11 Oct Drowsy Driving Infographic
Business travelers, especially those who spend many hours driving or who travel across several time zones, can experience trouble adjusting to a schedule that differs from their bodies’ natural schedule or from what they are used to at home. Any of these circumstances may cause a lack of sleep or poor sleep quality, which can result in excessively sleepy drivers. Drowsy driving is a serious issue. The National Highway Traffic Safety Administration estimates that 100,000 police-reported crashes are the direct result of driver fatigue each year resulting in an estimated 1,550 deaths, 71,000 injuries, and $12.5 billion in monetary losses.
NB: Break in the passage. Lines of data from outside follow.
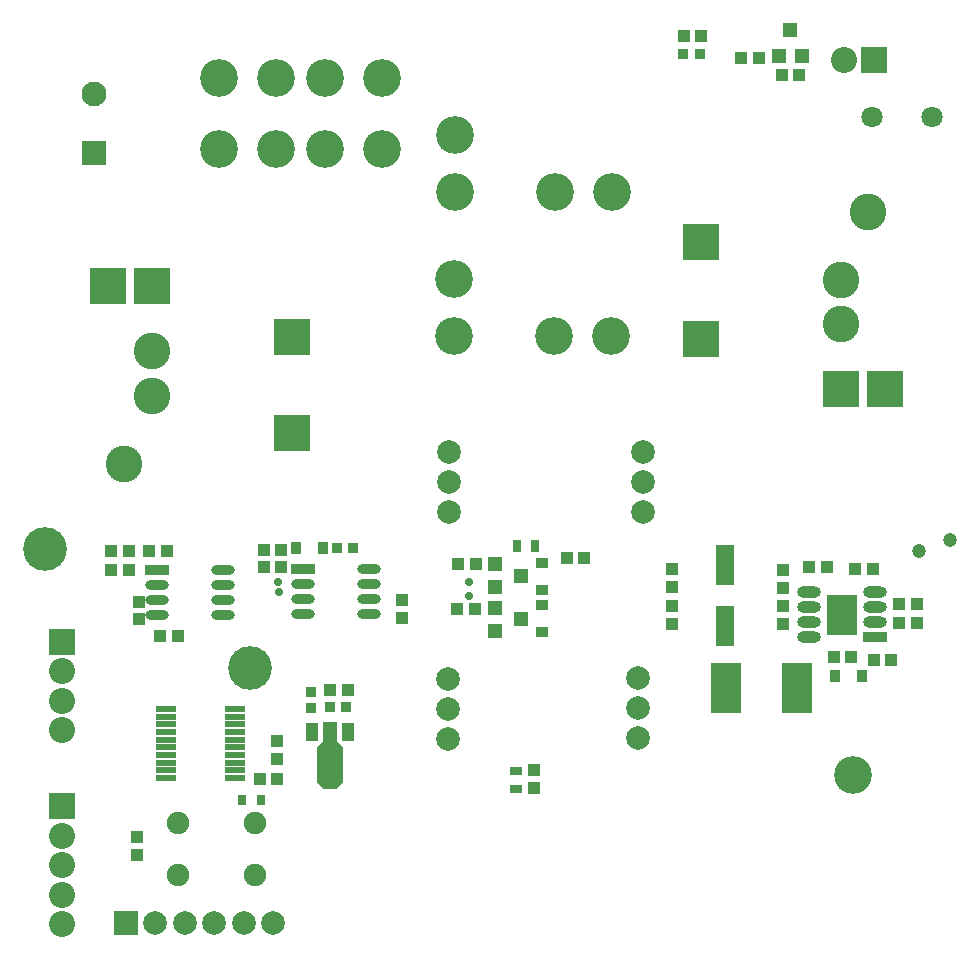
<source format=gts>
G04*
G04 #@! TF.GenerationSoftware,Altium Limited,Altium Designer,20.1.14 (287)*
G04*
G04 Layer_Color=8388736*
%FSLAX25Y25*%
%MOIN*%
G70*
G04*
G04 #@! TF.SameCoordinates,7663C7E1-D25E-47D6-87D1-FA2199C3474E*
G04*
G04*
G04 #@! TF.FilePolarity,Negative*
G04*
G01*
G75*
G04:AMPARAMS|DCode=47|XSize=86.74mil|YSize=157.61mil|CornerRadius=0mil|HoleSize=0mil|Usage=FLASHONLY|Rotation=180.000|XOffset=0mil|YOffset=0mil|HoleType=Round|Shape=Octagon|*
%AMOCTAGOND47*
4,1,8,0.02169,-0.07880,-0.02169,-0.07880,-0.04337,-0.05712,-0.04337,0.05712,-0.02169,0.07880,0.02169,0.07880,0.04337,0.05712,0.04337,-0.05712,0.02169,-0.07880,0.0*
%
%ADD47OCTAGOND47*%

%ADD48R,0.07099X0.02375*%
%ADD49R,0.10052X0.16548*%
%ADD50R,0.03937X0.03937*%
%ADD51R,0.03556X0.04147*%
%ADD52R,0.07887X0.03753*%
%ADD53O,0.07887X0.03753*%
%ADD54R,0.09855X0.13595*%
%ADD55R,0.03937X0.03937*%
%ADD56R,0.06299X0.13780*%
%ADD57R,0.03950X0.03162*%
%ADD58R,0.04737X0.04737*%
%ADD59R,0.04147X0.03556*%
%ADD60R,0.03950X0.06312*%
%ADD61R,0.04737X0.08099*%
%ADD62R,0.03800X0.03800*%
%ADD63R,0.03800X0.03800*%
%ADD64R,0.07887X0.03359*%
%ADD65O,0.07887X0.03359*%
%ADD66R,0.02598X0.03386*%
%ADD67R,0.03162X0.03950*%
%ADD68R,0.04737X0.04737*%
%ADD69C,0.12611*%
%ADD70C,0.07480*%
%ADD71C,0.07887*%
%ADD72C,0.08674*%
%ADD73R,0.08674X0.08674*%
%ADD74R,0.07887X0.07887*%
%ADD75C,0.07099*%
%ADD76R,0.08674X0.08674*%
%ADD77C,0.12205*%
%ADD78R,0.12205X0.12205*%
%ADD79R,0.08268X0.08268*%
%ADD80C,0.08268*%
%ADD81C,0.02769*%
%ADD82C,0.04737*%
%ADD83C,0.14580*%
D47*
X105118Y65748D02*
D03*
D48*
X73425Y84350D02*
D03*
Y61319D02*
D03*
Y68996D02*
D03*
Y81791D02*
D03*
Y79232D02*
D03*
Y76673D02*
D03*
Y74114D02*
D03*
Y71555D02*
D03*
Y66437D02*
D03*
Y63878D02*
D03*
X50591Y84350D02*
D03*
Y81791D02*
D03*
Y79232D02*
D03*
Y76673D02*
D03*
Y66437D02*
D03*
Y61319D02*
D03*
Y63878D02*
D03*
Y68996D02*
D03*
Y71555D02*
D03*
Y74114D02*
D03*
D49*
X237008Y91339D02*
D03*
X260827D02*
D03*
D50*
X300787Y119291D02*
D03*
X294882D02*
D03*
X300787Y112992D02*
D03*
X294882D02*
D03*
X292323Y100787D02*
D03*
X286417D02*
D03*
X286221Y131102D02*
D03*
X280315D02*
D03*
X273031Y101575D02*
D03*
X278937D02*
D03*
X264961Y131496D02*
D03*
X270866D02*
D03*
X153543Y117717D02*
D03*
X147638D02*
D03*
X153740Y132677D02*
D03*
X147835D02*
D03*
X111221Y90551D02*
D03*
X105315D02*
D03*
X44882Y137008D02*
D03*
X50787D02*
D03*
X38189D02*
D03*
X32283D02*
D03*
Y130709D02*
D03*
X38189D02*
D03*
X54331Y108661D02*
D03*
X48425D02*
D03*
X87598Y61024D02*
D03*
X81693D02*
D03*
X184055Y134646D02*
D03*
X189961D02*
D03*
X248228Y301181D02*
D03*
X242323D02*
D03*
X261614Y295669D02*
D03*
X255709D02*
D03*
X223031Y308661D02*
D03*
X228937D02*
D03*
D51*
X273425Y95276D02*
D03*
X282480D02*
D03*
X102953Y137992D02*
D03*
X93898D02*
D03*
D52*
X286811Y108248D02*
D03*
D53*
Y113248D02*
D03*
Y118248D02*
D03*
Y123248D02*
D03*
X264764Y108248D02*
D03*
Y113248D02*
D03*
Y118248D02*
D03*
Y123248D02*
D03*
D54*
X275787Y115748D02*
D03*
D55*
X256102Y118701D02*
D03*
Y112795D02*
D03*
Y124606D02*
D03*
Y130512D02*
D03*
X219094Y112795D02*
D03*
Y118701D02*
D03*
Y125000D02*
D03*
Y130905D02*
D03*
X173228Y58071D02*
D03*
Y63976D02*
D03*
X88976Y137402D02*
D03*
Y131496D02*
D03*
X83071Y137402D02*
D03*
Y131496D02*
D03*
X41339Y114173D02*
D03*
Y120079D02*
D03*
X87598Y73622D02*
D03*
Y67716D02*
D03*
X40945Y35630D02*
D03*
Y41535D02*
D03*
X129134Y120669D02*
D03*
Y114764D02*
D03*
D56*
X236811Y132283D02*
D03*
Y111811D02*
D03*
D57*
X167323Y63583D02*
D03*
Y57677D02*
D03*
D58*
X160236Y125000D02*
D03*
X168898Y128740D02*
D03*
X160236Y132480D02*
D03*
Y117913D02*
D03*
X168898Y114173D02*
D03*
X160236Y110433D02*
D03*
D59*
X175984Y119095D02*
D03*
Y110039D02*
D03*
Y123819D02*
D03*
Y132874D02*
D03*
D60*
X111024Y76772D02*
D03*
X99213D02*
D03*
D61*
X105118Y75878D02*
D03*
D62*
X105124Y85046D02*
D03*
X110574Y85039D02*
D03*
X112936Y137992D02*
D03*
X107486Y137998D02*
D03*
X222890Y302756D02*
D03*
X228341Y302749D02*
D03*
D63*
X98813Y84652D02*
D03*
X98819Y90102D02*
D03*
D64*
X96063Y130925D02*
D03*
X47441Y130728D02*
D03*
D65*
X96063Y125925D02*
D03*
Y120925D02*
D03*
Y115925D02*
D03*
X118110Y130925D02*
D03*
Y125925D02*
D03*
Y120925D02*
D03*
Y115925D02*
D03*
X69488Y115728D02*
D03*
Y120728D02*
D03*
Y125728D02*
D03*
Y130728D02*
D03*
X47441Y115728D02*
D03*
Y120728D02*
D03*
Y125728D02*
D03*
D66*
X75787Y53937D02*
D03*
X82087D02*
D03*
D67*
X173425Y138583D02*
D03*
X167520D02*
D03*
D68*
X262402Y301969D02*
D03*
X258662Y310630D02*
D03*
X254921Y301969D02*
D03*
D69*
X198819Y208661D02*
D03*
X179921D02*
D03*
X146457Y227559D02*
D03*
Y208661D02*
D03*
X279528Y62205D02*
D03*
X199213Y256693D02*
D03*
X180315D02*
D03*
X146850Y275590D02*
D03*
Y256693D02*
D03*
X103543Y270866D02*
D03*
X122441D02*
D03*
Y294488D02*
D03*
X103543D02*
D03*
X68110Y270866D02*
D03*
X87008D02*
D03*
Y294488D02*
D03*
X68110D02*
D03*
D70*
X54527Y29134D02*
D03*
Y46457D02*
D03*
X80118D02*
D03*
Y29134D02*
D03*
D71*
X209525Y149950D02*
D03*
Y159989D02*
D03*
Y170028D02*
D03*
X207874Y74606D02*
D03*
Y84646D02*
D03*
Y94685D02*
D03*
X144488Y74213D02*
D03*
Y84252D02*
D03*
Y94291D02*
D03*
X86221Y12992D02*
D03*
X46850D02*
D03*
X56693D02*
D03*
X66535D02*
D03*
X76378D02*
D03*
X144882Y150000D02*
D03*
Y160039D02*
D03*
Y170079D02*
D03*
D72*
X15748Y77165D02*
D03*
Y87008D02*
D03*
Y96850D02*
D03*
Y12598D02*
D03*
Y42126D02*
D03*
Y32283D02*
D03*
Y22441D02*
D03*
X276575Y300787D02*
D03*
D73*
X15748Y106693D02*
D03*
Y51968D02*
D03*
D74*
X37008Y12992D02*
D03*
D75*
X305827Y281496D02*
D03*
X285827D02*
D03*
D76*
X286417Y300787D02*
D03*
D77*
X275492Y227362D02*
D03*
X284646Y250098D02*
D03*
X275492Y212598D02*
D03*
X45768Y203543D02*
D03*
X36614Y166043D02*
D03*
X45768Y188779D02*
D03*
D78*
X290158Y190847D02*
D03*
X275492D02*
D03*
X228740Y207677D02*
D03*
Y239862D02*
D03*
X92520Y176279D02*
D03*
Y208465D02*
D03*
X45768Y225295D02*
D03*
X31102D02*
D03*
D79*
X26516Y269642D02*
D03*
D80*
Y289327D02*
D03*
D81*
X87795Y126772D02*
D03*
X88189Y123228D02*
D03*
X151575Y126772D02*
D03*
Y122047D02*
D03*
D82*
X311811Y140551D02*
D03*
X301575Y137008D02*
D03*
D83*
X78347Y98032D02*
D03*
X10236Y137795D02*
D03*
M02*

</source>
No matter how you describe it, driving while you are sleepy, tired, drowsy, or fatigued is extremely dangerous and a contributing factor in thousands of crashes every year.
Here are some signs that should tell you it is time to stop and rest:
- Difficulty focusing, frequent blinking, or heavy eyelids
- Daydreaming; wandering or disconnected thoughts
- Trouble remembering the last few miles driven; missing exits or traffic signs
- Yawning repeatedly or rubbing your eyes
- Trouble keeping your head up
- Drifting from your lane, tailgating, or hitting a shoulder rumble strip
- Feeling restless and irritable
- Abnormal speed, tailgating, or failure to obey traffic signs
- Back tension, burning eyes, shallow breathing or inattentiveness
- Involuntary micro-sleeps (brief 2/3 second sleep episodes)
According to a National Sleep Foundation survey, 60% of Americans have driven while feeling sleepy and 37% admit to actually having fallen asleep at the wheel in the past year. Make sure to schedule all driving trips on a realistic timetable which takes into account the need for adequate rest periods and allows for traffic and weather conditions. Many people do not realize how sleepy they are. But because every sleepy driver leaves one destination and heads to another, there are people at either end and along the way who can spot warning signs and intervene.